Whether the involved regulations leave too many cases for the fourth method is a question the court touches on lightly. The congressional request to write regulations to govern these § 482 reallocations is one sentence long:
It is believed that the Treasury should explore the possibility of developing and promulgating regulations under this authority [§ 482] which would provide additional guidelines and formulas for the allocation of income and deductions in cases involving foreign income. [1962] U.S. Code Cong. & Ad. News 3732, 3739.
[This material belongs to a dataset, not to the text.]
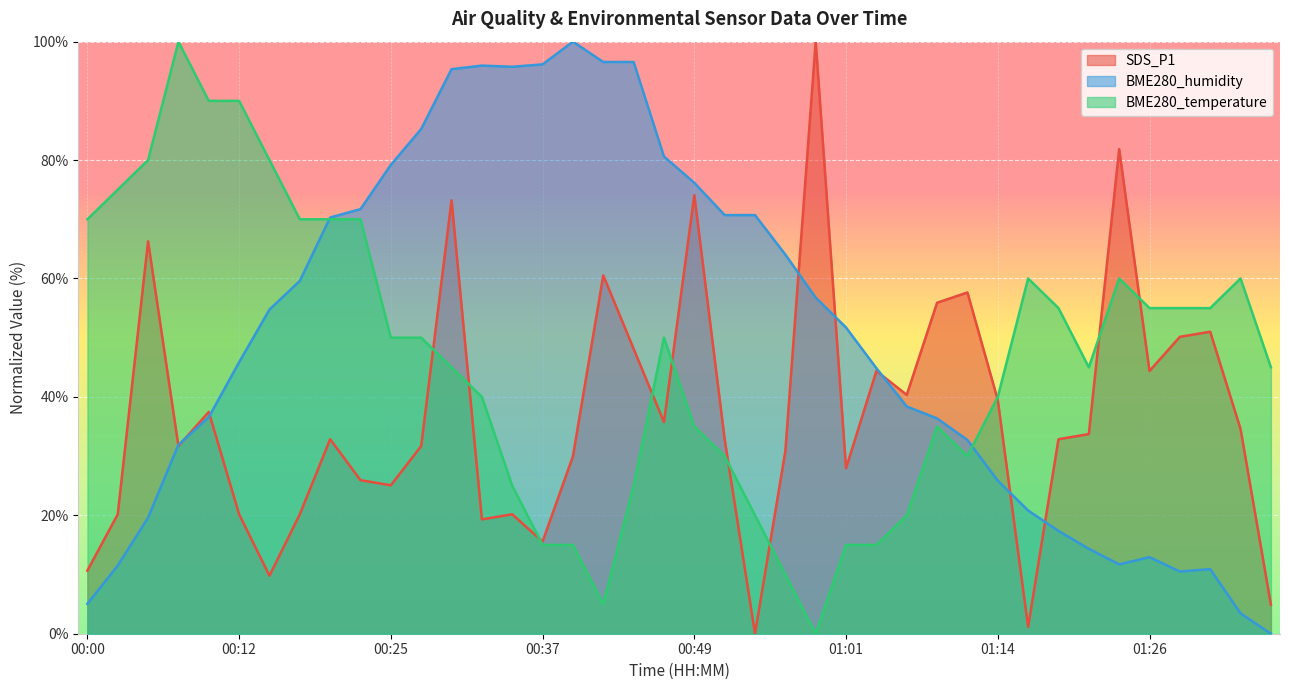

Between 00:37 and 00:42, which series saw the biggest shift?

SDS_P1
Clearly the result of our decision is that this has not been done in respect to the reallocation here involved, and it remains in the almost if not wholly unreviewable discretion of the Treasury, as it was when the suggestion was made. The Treasury wisely believes, or in the past has believed, that it should not have discretion to decide how much money anyone should have to pay to support the government. It was for this reason that it always urged, and always successfully, that the duty of administering the various Renegotiation Acts, now all defunct, should devolve elsewhere than on Treasury. So it is somewhat an anomaly that in the matter of § 482 it is in a position that out renegotiates renegotiation with respect to deciding a taxpayer’s liability by exercise of discretion.